Traditionally, vendors start engaging with customers only once a sales process begins, with activity really ramping in the delivery phase. Once implementation is complete, the vendor generally disengages, handing the implemented solution over to the customer's IT team to manage in production. As I posted yesterday, customers don’t see a huge amount of value in this approach, especially nowadays.

The New Normal requires a much more constant engagement between vendors and users. This contact begins long before an official sales or procurement cycle, as part of what is known as the Zero Moment Of Truth or ZMOT. The ZMOT requires a constant exchange between vendor and user. This conversation will cover topics such as:

  • New technology developments

  • Changing user requirements

  • Level of satisfaction with existing technologies

  • Constraints on adoption of new technologies

  • Expected benefits from new technologies

This conversation has obvious benefits for the vendor in enabling them to prepare their solution for the user, reducing the lag time between when users want to adopt a new technology and the vendor being able to support it. The benefit is also for the user, because the resulting solution will be much more closely matched to their actual requirements, rather than to the vendor's theory of what those requirements might be at some point in the future.

The gap between the user's requirements and the vendor's projections is often large, and the reason is that lag time. Vendors must not simply divine what users want today, but what they will want a year from now, when their solution will actually be ready - a much more difficult task.

Vendors talk about building a "trusted advisor" relationship with customers. Sometimes this is no more than a code for "persuading customers to buy whatever we are selling, sight unseen", but when it is done right, this relationship is a two-way one. The vendor-adviser needs to understand the customer's needs in depth to provide good advice.

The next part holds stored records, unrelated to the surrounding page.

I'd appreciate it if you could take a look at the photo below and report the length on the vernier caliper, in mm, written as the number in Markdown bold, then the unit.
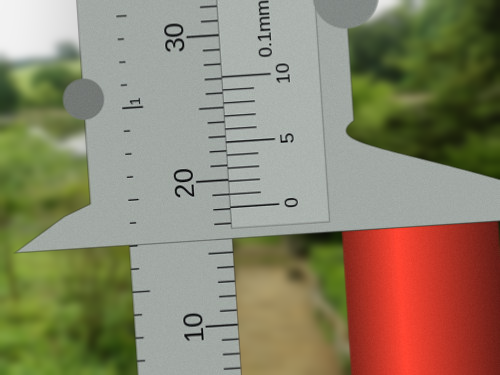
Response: **18.1** mm
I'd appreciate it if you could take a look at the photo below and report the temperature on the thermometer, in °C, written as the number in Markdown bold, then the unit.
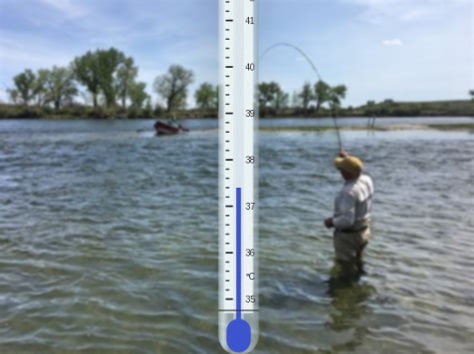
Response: **37.4** °C
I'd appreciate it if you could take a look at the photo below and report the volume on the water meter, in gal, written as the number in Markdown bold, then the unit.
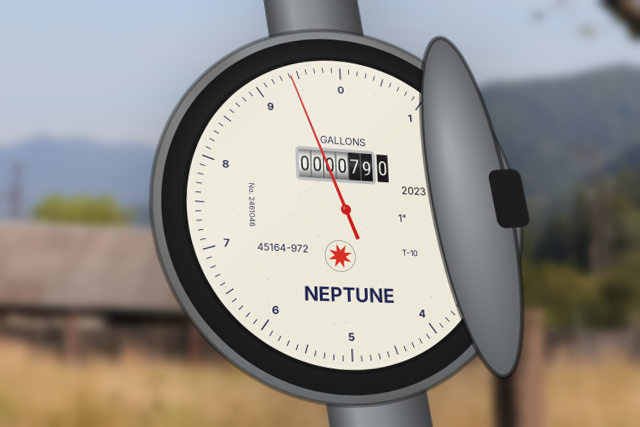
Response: **789.4** gal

Good advisers do not hand out their advice and then disappear, they stick around for the long haul and are available to give advice at any juncture. The rapid churn of technologies means that advice is needed regularly, not just every twelve months or so, when it’s time to set the budget for next year or renew the maintenance contract.


Next up: what can customers do in this brave new world? Follow Mum’s advice: Tech in Layers.

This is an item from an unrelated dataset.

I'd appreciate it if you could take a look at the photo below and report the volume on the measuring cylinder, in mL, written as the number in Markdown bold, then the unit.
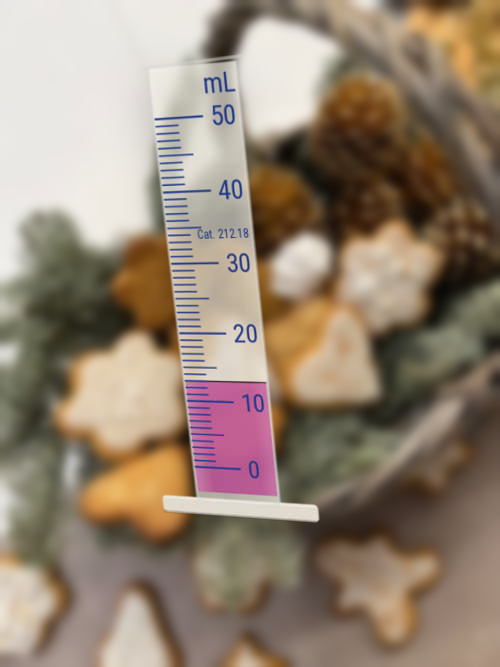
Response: **13** mL
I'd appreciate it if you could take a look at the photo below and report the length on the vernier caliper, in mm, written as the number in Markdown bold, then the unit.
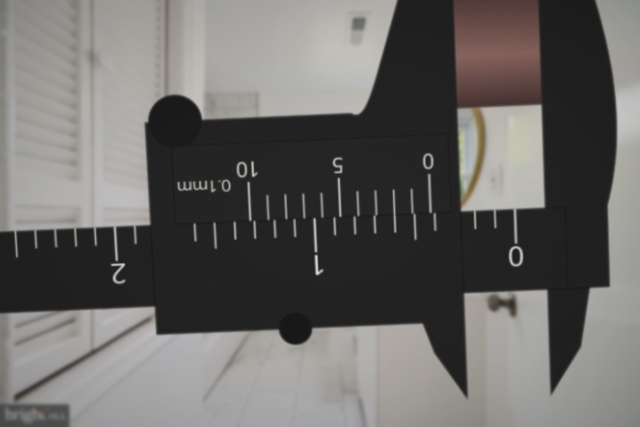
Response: **4.2** mm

Serendipity: Seth Godin’s post for today has an example of a company failing to engage in this way. His example is more consumer-oriented - an inkjet printer - but the general point about continuous engagement holds. Vendors that sell something, then disappear until it’s time for them to sell something again, are actively pushing customers away. What do you call a vendor who doesn’t vend?


  1. If you think it’s only vendors who have inflexible roadmaps, I have a bridge here that is going cheap to a good home.